Child care costs and health care costs for the child will be added on top of the basic child support amount. The same ratio percentage will apply to those costs as well. Using the previous example where the paying parent pays 60 percent of the basic support amount, that parent will also pay 60 percent of the health care and child care costs of the child.
The Illinois Department of Healthcare and Family Services has developed an online calculator to help parents determine what child support will be in their case, which can be found here.

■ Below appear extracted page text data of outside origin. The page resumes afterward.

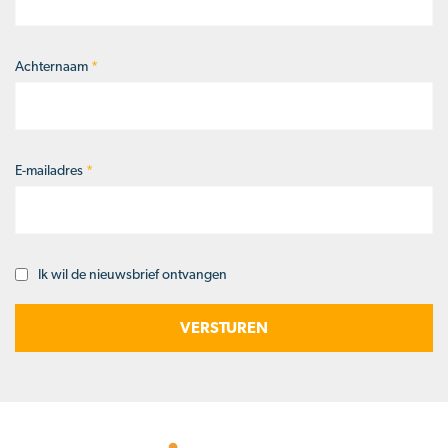
Achternaam
*
E-mailadres
*
Ik wil de nieuwsbrief ontvangen
Opt-
in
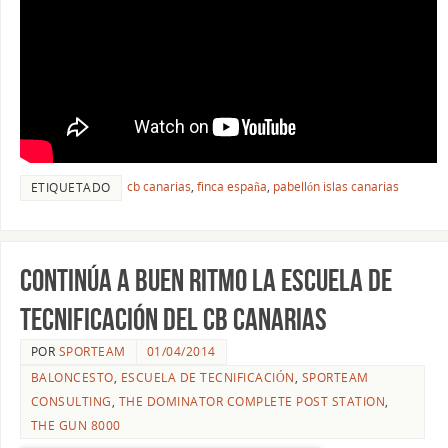
cb canarias
,
finca españa
,
pabellón islas canarias
ETIQUETADO
Continúa a buen ritmo la Escuela de
Tecnificación del CB Canarias
POR
SPORTEAM
01/04/2014
BALONCESTO
,
ESCUELA DE TECNIFICACIÓN
,
SPORTEAM
CONSULTING
,
THE DOMINATOR COMPLETE POST STATION
,
THE GUN 8000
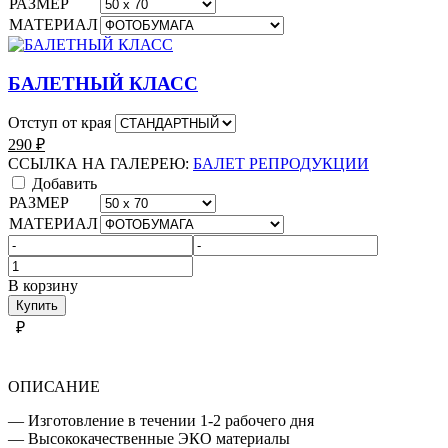
РАЗМЕР
МАТЕРИАЛ
БАЛЕТНЫЙ КЛАСС
Отступ от края
290
₽
ССЫЛКА НА ГАЛЕРЕЮ:
БАЛЕТ РЕПРОДУКЦИИ
Добавить
РАЗМЕР
МАТЕРИАЛ
Количество
товара
В корзину
БАЛЕТ
Купить
РЕПРОДУКЦИИ
₽
ОПИСАНИЕ
— Изготовление в течении 1-2 рабочего дня
— Высококачественные ЭКО материалы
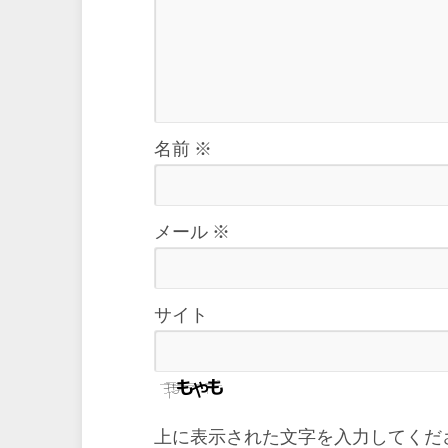
名前
※
メール
※
サイト
上に表示された文字を入力してくだ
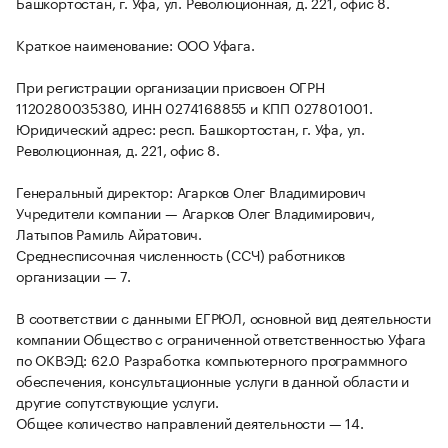
Башкортостан, г. Уфа, ул. Революционная, д. 221, офис 8.
Краткое наименование: ООО Уфага.
При регистрации организации присвоен ОГРН
1120280035380, ИНН 0274168855 и КПП 027801001.
Юридический адрес: респ. Башкортостан, г. Уфа, ул.
Революционная, д. 221, офис 8.
Генеральный директор: Агарков Олег Владимирович
Учредители компании — Агарков Олег Владимирович,
Латыпов Рамиль Айратович.
Среднесписочная численность (ССЧ) работников
организации — 7.
В соответствии с данными ЕГРЮЛ, основной вид деятельности
компании Общество с ограниченной ответственностью Уфага
по ОКВЭД: 62.0 Разработка компьютерного программного
обеспечения, консультационные услуги в данной области и
другие сопутствующие услуги.
Общее количество направлений деятельности — 14.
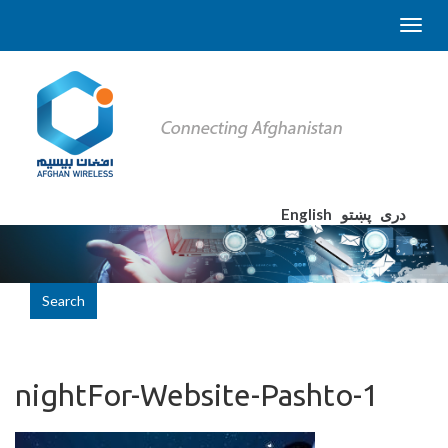
English
پښتو
دری
Search
nightFor-Website-Pashto-1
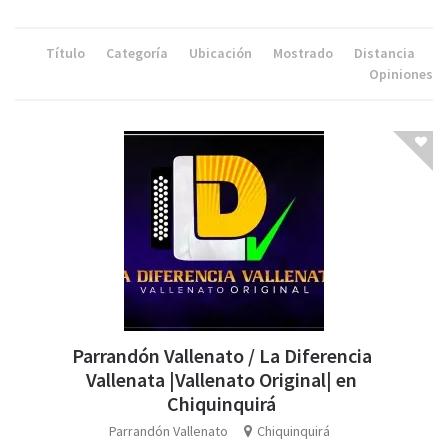
Título
Categoría
Ubicación
Mostrado
Distancia
Opiniones
Parrandón Vallenato / La Diferencia
Vallenata |Vallenato Original| en
Chiquinquirá
Parrandón Vallenato
Chiquinquirá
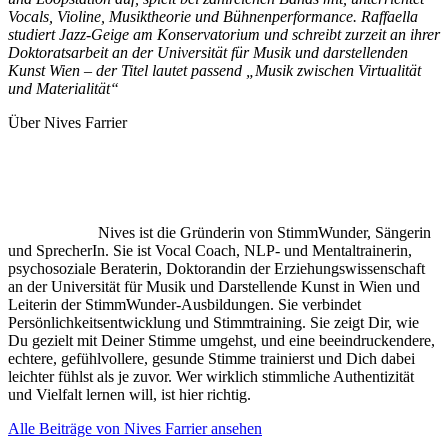
Vocals, Violine, Musiktheorie und Bühnenperformance. Raffaella
studiert Jazz-Geige am Konservatorium und schreibt zurzeit an ihrer
Doktoratsarbeit an der Universität für Musik und darstellenden
Kunst Wien – der Titel lautet passend „Musik zwischen Virtualität
und Materialität“
Über Nives Farrier
Nives ist die Gründerin von StimmWunder, Sängerin
und SprecherIn. Sie ist Vocal Coach, NLP- und Mentaltrainerin,
psychosoziale Beraterin, Doktorandin der Erziehungswissenschaft
an der Universität für Musik und Darstellende Kunst in Wien und
Leiterin der StimmWunder-Ausbildungen. Sie verbindet
Persönlichkeitsentwicklung und Stimmtraining. Sie zeigt Dir, wie
Du gezielt mit Deiner Stimme umgehst, und eine beeindruckendere,
echtere, gefühlvollere, gesunde Stimme trainierst und Dich dabei
leichter fühlst als je zuvor. Wer wirklich stimmliche Authentizität
und Vielfalt lernen will, ist hier richtig.
Alle Beiträge von Nives Farrier ansehen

Parenting time will factor into calculation
If the paying spouse exercises parenting time of at least 146 overnights per year with the child (40 percent of annual overnights), a different calculation is used to apportion child support. A parent with at least 146 overnights per year pays the other parent less than he or she would if they had less parenting time. Conceptually, the more time a parent spends with a child, the less money that parent is required to pay to the other, as the child is not living with the child support recipient as much.
Under the statute, a previous child support order can be modified if there is a substantial change in circumstances. However, the 2017 change in Illinois child support law, in and of itself, will not be considered a substantial change in circumstances. If there was already a child support order entered before July 2017, a parent cannot file to modify the support amount based solely on the change in law.
Besides the change in method to calculate support, other less-significant changes have been made to the law. Before a parent considers establishing or modifying child support, that parent should consult with an experienced Illinois family law attorney about the how the new changes in the law will affect their child support payment.